#### Problem statement
Locate, in the data below, the line that contains "Zahnhalteapparats. Sie baut" and the line that contains "Vorgeschichte."; reproduce exactly those two lines and every line between them, nothing more.

#### Extracted data
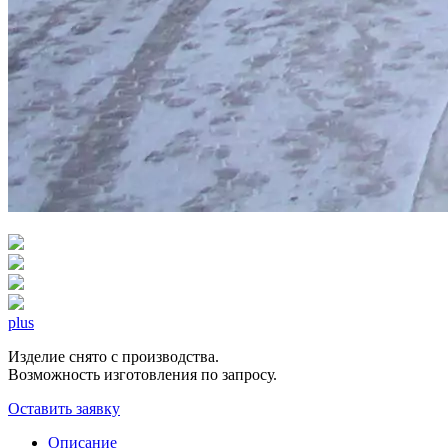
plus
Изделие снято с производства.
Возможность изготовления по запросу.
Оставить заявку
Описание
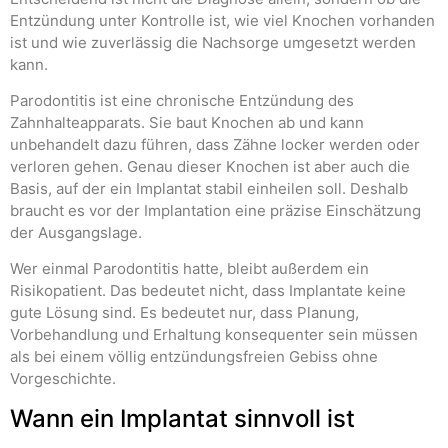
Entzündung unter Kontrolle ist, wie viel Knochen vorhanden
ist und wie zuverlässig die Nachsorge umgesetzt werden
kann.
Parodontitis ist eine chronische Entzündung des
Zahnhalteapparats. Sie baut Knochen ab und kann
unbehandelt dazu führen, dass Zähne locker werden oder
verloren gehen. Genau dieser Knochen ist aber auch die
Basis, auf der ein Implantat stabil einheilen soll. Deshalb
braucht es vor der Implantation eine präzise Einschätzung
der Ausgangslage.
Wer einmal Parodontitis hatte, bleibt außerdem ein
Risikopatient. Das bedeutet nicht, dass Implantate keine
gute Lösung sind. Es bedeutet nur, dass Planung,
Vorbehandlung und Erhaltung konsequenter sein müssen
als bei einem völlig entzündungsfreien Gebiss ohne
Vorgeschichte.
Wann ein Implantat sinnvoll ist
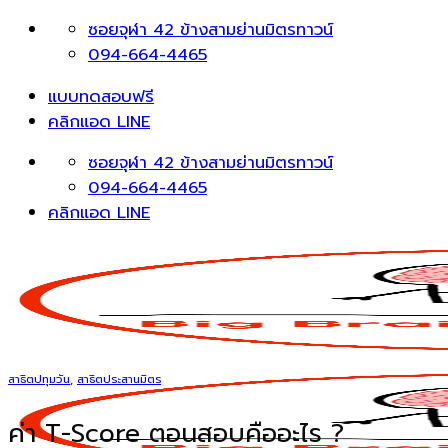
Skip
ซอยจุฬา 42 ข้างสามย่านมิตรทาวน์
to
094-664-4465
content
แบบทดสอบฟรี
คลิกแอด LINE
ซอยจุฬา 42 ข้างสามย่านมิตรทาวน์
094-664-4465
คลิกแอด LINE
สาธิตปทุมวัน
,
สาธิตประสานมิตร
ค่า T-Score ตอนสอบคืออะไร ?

#### Result for this exercise
Zahnhalteapparats. Sie baut Knochen ab und kann
unbehandelt dazu führen, dass Zähne locker werden oder
verloren gehen. Genau dieser Knochen ist aber auch die
Basis, auf der ein Implantat stabil einheilen soll. Deshalb
braucht es vor der Implantation eine präzise Einschätzung
der Ausgangslage.
Wer einmal Parodontitis hatte, bleibt außerdem ein
Risikopatient. Das bedeutet nicht, dass Implantate keine
gute Lösung sind. Es bedeutet nur, dass Planung,
Vorbehandlung und Erhaltung konsequenter sein müssen
als bei einem völlig entzündungsfreien Gebiss ohne
Vorgeschichte.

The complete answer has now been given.